After you RSVP, the research team will contact you to ask additional questions to be sure that the study is a good fit for you.
What Does Participation Involve? If you sign up for the Breast Cancer Cognitive Rehabilitation Study, you will be contacted by the research team to confirm that you are eligible for the study. If you choose to participate in the study, you will be asked to do the following:

• Go to UCLA for an initial baseline visit that will last about three hours.
• Go to UCLA once a week for a 5-week group intervention program. These visits will last 2 hours each.

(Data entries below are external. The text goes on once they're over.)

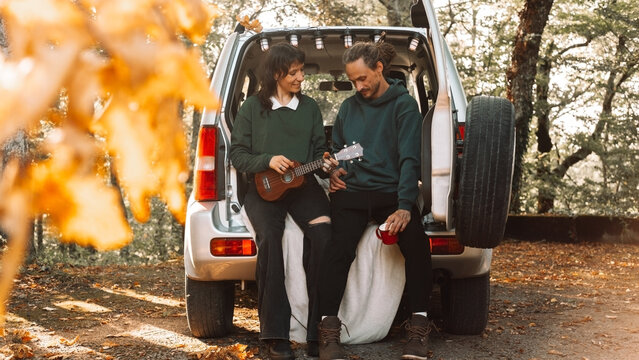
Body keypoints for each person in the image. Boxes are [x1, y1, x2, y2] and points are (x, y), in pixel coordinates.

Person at [317, 38, 433, 360]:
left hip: (391, 194)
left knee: (417, 245)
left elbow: (410, 159)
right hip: (353, 193)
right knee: (337, 249)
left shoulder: (403, 105)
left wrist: (405, 207)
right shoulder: (348, 108)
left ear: (379, 68)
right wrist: (334, 173)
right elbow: (341, 152)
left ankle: (419, 328)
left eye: (363, 78)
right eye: (353, 80)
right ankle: (328, 332)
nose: (358, 86)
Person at [230, 43, 338, 360]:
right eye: (294, 72)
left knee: (324, 236)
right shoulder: (252, 108)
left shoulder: (310, 109)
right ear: (277, 73)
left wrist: (327, 164)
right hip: (263, 188)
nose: (301, 78)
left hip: (303, 186)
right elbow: (237, 155)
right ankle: (275, 335)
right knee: (272, 240)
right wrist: (268, 159)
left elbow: (320, 152)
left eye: (301, 71)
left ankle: (318, 329)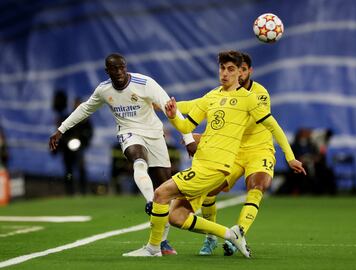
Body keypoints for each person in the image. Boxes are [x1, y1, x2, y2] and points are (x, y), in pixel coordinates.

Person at [123, 50, 305, 257]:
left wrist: (290, 157)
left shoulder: (250, 99)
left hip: (215, 167)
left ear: (240, 73)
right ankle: (228, 234)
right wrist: (172, 115)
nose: (225, 73)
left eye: (231, 69)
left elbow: (274, 127)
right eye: (222, 68)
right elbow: (185, 124)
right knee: (177, 216)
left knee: (160, 194)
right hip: (201, 163)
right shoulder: (212, 96)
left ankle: (153, 248)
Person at [49, 53, 196, 255]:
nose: (118, 72)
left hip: (154, 134)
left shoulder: (145, 83)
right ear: (107, 71)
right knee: (138, 159)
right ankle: (150, 201)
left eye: (121, 68)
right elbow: (84, 109)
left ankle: (161, 242)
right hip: (128, 133)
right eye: (114, 69)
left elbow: (170, 109)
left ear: (125, 67)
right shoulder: (104, 90)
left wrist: (188, 139)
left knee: (164, 188)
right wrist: (61, 129)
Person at [177, 52, 307, 256]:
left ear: (246, 71)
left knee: (258, 186)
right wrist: (166, 104)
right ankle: (210, 237)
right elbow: (196, 105)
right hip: (234, 151)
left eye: (240, 69)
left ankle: (239, 233)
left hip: (259, 149)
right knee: (211, 189)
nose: (236, 73)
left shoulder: (258, 94)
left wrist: (289, 157)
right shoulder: (220, 93)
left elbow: (248, 123)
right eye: (225, 68)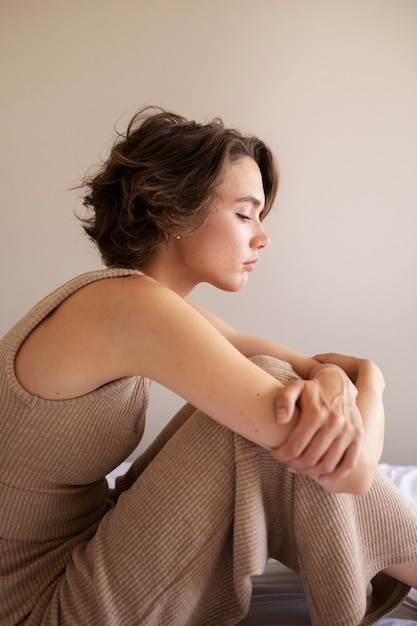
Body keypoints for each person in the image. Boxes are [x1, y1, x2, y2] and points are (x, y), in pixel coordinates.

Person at [1, 106, 416, 626]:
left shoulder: (134, 302)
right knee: (273, 425)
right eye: (245, 214)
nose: (261, 237)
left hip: (81, 550)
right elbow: (350, 472)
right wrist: (370, 383)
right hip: (37, 607)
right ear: (174, 212)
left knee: (273, 384)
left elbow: (301, 367)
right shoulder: (130, 310)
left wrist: (332, 379)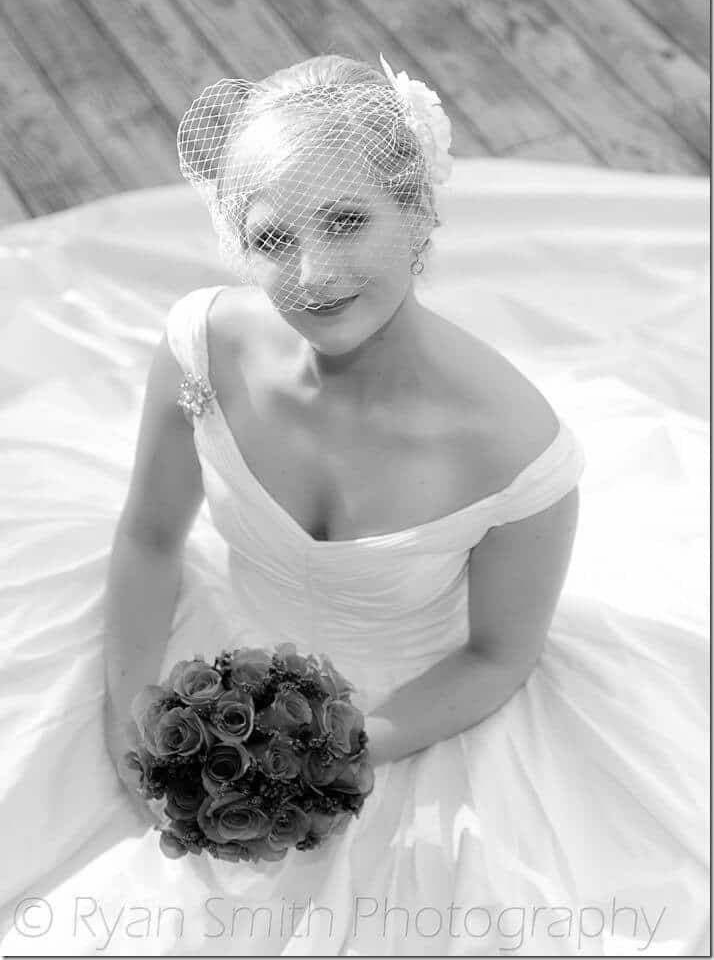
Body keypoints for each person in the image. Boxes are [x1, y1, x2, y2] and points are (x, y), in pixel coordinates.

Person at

• Go to UCLA for follow-up study visits a week or two after the group intervention ends, and again 2 months later. These visits will take approximately 2.5 hours each.
• Complete a survey questionnaire at your home before your baseline and follow-up visits.
• Take part in a procedure called quantitative electroencephalography (QEEG). An EEG is a test that measures the electrical activity of the brain. The purpose of the QEEG is to determine whether or not the research team can detect EEG patterns associated with cognitive complaints after breast cancer. This procedure will be conducted at 3 time points in the study.

In this study half of the women will be assigned by chance (like the flip of a coin) to participate in the rehabilitation group intervention program and half will be assigned to a wait-list control group. This type of randomized study is necessary to scientifically prove that something is effective. The wait-list control group will also be able to participate in the group intervention in the future, but not until after all the visits have been completed.